Archived News
DRAMA Beta Release (Fiddler)
June 14 2007
Our Beta Release (nicknamed "Fiddler") is now available for download. The key features and improvements in this release are:
- Hierarchical access control enforcement: Policies can be applied at the collection level, object level or datastream level. The policies are automatically inherited from the parents, and the most local policies take precedent. Thus when accessing a datastream, if there are policies specifically for that datastream, those take effect. If there are no policies, the evaluation engine traverses to the object level, finds and applies policies (if any) for that object. If there are still no policies, the engine keeps traversing up to the collection(s) to which the object belongs, looking for those collections policies. If ultimately there are no policies, a Not Applicable result is returned and depending on the default setup of the system, this can be configured as allowing or denying access.
- Improved access control interface: One can now view existing access control of a particular user or group for a given datastream, object or collection. The interface displays the effective permission (ie. the inherited permission as well as the local permission) for that particular user or group.
- User-centric GUI: mura only presents users with operations for which they have permissions.
- XForms Metadata Input: We employ an XForms engine (Orbeon) for metadata input. XForms allow better user interaction, validation and supports any XML-based metadata schemas (such as MARC or MODS).

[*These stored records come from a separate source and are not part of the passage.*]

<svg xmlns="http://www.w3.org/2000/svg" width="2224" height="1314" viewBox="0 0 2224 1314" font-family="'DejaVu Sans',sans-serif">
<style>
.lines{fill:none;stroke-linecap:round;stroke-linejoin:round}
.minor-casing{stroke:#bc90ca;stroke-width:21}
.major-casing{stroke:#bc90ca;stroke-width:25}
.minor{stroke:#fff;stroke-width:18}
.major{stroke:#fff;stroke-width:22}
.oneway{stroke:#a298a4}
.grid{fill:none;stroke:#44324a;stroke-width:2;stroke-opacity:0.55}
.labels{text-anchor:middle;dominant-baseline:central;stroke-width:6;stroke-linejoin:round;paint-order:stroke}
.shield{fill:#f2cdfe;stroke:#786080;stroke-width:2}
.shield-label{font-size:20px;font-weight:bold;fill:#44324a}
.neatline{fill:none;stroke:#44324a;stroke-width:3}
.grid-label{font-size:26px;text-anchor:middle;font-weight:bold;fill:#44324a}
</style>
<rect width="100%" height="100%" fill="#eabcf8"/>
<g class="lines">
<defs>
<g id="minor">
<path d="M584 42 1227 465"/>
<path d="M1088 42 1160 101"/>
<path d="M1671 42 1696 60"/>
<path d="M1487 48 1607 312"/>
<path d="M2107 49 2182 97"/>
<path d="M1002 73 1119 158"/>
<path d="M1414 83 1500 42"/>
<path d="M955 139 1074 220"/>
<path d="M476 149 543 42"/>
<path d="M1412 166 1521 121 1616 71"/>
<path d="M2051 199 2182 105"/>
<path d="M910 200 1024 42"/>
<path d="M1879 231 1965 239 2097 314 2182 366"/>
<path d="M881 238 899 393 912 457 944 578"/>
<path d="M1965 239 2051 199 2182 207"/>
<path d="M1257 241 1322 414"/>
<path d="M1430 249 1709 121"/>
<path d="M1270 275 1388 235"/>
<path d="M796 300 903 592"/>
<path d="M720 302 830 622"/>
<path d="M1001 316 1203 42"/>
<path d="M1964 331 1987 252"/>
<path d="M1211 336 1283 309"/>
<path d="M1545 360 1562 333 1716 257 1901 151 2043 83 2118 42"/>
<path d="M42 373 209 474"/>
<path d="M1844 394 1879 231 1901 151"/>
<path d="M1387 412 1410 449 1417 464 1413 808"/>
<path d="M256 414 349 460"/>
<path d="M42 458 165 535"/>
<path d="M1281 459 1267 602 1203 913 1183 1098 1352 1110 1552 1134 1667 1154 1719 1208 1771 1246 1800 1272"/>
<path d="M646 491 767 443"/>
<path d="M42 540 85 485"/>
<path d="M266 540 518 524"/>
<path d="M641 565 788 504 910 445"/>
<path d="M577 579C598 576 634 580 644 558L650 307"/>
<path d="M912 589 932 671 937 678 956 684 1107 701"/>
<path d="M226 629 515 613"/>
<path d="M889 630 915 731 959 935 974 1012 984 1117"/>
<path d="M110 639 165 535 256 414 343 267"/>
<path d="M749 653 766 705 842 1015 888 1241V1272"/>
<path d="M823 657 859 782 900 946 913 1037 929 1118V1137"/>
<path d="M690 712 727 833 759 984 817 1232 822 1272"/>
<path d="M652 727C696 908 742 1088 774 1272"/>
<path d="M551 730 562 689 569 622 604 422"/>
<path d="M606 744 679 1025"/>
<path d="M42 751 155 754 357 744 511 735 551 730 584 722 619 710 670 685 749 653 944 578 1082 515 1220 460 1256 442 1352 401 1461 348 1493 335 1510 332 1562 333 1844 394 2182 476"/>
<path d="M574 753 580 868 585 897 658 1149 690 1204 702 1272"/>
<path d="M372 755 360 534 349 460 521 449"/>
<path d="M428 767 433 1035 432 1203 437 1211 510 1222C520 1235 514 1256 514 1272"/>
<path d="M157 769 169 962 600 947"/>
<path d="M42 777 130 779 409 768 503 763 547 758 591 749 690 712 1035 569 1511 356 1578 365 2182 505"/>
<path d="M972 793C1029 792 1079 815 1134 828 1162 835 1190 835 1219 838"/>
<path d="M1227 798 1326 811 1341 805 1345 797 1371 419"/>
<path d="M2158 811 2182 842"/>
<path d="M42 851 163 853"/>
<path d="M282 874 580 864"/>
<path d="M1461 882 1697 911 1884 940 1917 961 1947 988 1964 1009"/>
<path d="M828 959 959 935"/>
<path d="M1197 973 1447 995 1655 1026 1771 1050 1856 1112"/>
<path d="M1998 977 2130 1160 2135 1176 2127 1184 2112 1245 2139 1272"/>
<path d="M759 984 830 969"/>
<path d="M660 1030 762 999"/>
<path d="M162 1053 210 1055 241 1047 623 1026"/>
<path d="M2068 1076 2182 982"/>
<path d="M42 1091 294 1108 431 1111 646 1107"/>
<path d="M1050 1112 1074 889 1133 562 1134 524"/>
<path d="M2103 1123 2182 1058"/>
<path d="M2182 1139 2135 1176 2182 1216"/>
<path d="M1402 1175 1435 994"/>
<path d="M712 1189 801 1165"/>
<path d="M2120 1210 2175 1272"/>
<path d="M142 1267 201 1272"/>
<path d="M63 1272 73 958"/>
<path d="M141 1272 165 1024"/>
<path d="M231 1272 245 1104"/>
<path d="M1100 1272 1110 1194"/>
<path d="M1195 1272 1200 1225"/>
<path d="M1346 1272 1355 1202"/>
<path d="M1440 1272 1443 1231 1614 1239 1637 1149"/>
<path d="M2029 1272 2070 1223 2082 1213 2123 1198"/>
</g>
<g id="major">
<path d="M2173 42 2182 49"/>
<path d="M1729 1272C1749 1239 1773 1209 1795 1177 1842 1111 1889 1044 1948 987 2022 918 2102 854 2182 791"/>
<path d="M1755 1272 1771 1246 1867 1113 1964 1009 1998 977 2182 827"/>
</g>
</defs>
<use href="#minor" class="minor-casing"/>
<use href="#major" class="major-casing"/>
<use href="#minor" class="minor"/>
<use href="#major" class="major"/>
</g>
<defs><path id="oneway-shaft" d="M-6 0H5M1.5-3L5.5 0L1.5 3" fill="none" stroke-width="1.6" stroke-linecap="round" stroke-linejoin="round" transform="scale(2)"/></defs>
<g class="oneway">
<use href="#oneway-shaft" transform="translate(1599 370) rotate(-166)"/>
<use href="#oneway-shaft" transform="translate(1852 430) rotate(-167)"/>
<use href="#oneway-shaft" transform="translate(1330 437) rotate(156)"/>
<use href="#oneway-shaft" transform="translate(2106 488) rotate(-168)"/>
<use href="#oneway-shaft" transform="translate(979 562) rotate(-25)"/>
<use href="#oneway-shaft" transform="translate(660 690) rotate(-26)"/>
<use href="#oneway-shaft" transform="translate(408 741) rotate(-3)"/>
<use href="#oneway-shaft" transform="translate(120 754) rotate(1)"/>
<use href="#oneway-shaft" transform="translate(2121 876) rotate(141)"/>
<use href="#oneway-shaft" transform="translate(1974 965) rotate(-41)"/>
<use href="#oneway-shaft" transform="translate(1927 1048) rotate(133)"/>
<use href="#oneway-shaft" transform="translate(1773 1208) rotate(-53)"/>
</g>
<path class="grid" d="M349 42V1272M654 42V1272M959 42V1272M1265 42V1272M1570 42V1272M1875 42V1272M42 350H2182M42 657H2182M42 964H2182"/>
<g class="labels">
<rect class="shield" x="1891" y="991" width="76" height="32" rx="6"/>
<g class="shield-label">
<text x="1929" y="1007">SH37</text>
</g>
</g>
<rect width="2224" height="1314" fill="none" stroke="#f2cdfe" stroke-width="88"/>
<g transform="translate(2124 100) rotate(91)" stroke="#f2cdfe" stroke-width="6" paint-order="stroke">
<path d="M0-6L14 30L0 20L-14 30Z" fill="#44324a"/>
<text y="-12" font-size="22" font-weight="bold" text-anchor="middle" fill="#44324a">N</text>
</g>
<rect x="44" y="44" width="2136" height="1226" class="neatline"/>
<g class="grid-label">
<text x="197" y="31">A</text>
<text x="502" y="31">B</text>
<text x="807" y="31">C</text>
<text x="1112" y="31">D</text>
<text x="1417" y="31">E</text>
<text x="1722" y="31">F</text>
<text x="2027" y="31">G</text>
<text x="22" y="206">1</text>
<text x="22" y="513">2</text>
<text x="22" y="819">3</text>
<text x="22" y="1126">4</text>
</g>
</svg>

- LDAP Filter for Fedora: The current Fedora LDAP filter (in version 2.2) does not authenticate properly, so we have developed a new LDAP filter to fix this problem.
- Local authentication for DAR and ASM: In addition to Shibboleth authentication, the DAR and ASM can be configured to use a local authentication source (eg. via a local LDAP).
- Generic XACML Vocabulary: XACML policies are now expressed in a generic vocabulary rather than Fedora specific ones. This applies mostly to XACML actions.
- XACML Optimization: We have optimized of the evaluation engine by employing a cache with user configurable time-to-live. We have also greatly reduced the time for policies matching with DB XML, through the use of bind parameters in our queries.
- Flexible mapping of Fedora actions to new Apache Axis handlers: Axis is the SOAP engine that Fedora employs to provide its web services. The new flexibility allows new handlers to be easily plugged into Fedora to support new features that follow the same Interceptor pattern as our authorization framework.
- Version control: mura now supports version control.
- Full-text search: We enabled full-text search by incorporating Fedoragsearch package.
DRAMA Alpha Release (Fifer)
March 21 2007
The DRAMA team is happy to announce the initial Alpha Release (nicknamed "Fifer") of our Fedora components. The aim of this release is to demonstrate the following:
- Federated authentication (using Shibboleth) for Fedora.
- Extended XACML engine support via the introduction of an XML database for storing and querying policies and XACML requests over web services.
- Re-factoring of Fedora XACML authorization into an interceptor layer which is separate from Fedora.
- A new web GUI for Fedora nicknamed mura
Since the software is still in a very early stage, this release is intended to illustrate the various designs and features, and to bed down the framework that we will be using. In upcoming releases, we will focus on stability, performance and documentation. We would appreciate any help from people trying out the software and provide feedbacks to us in making it better.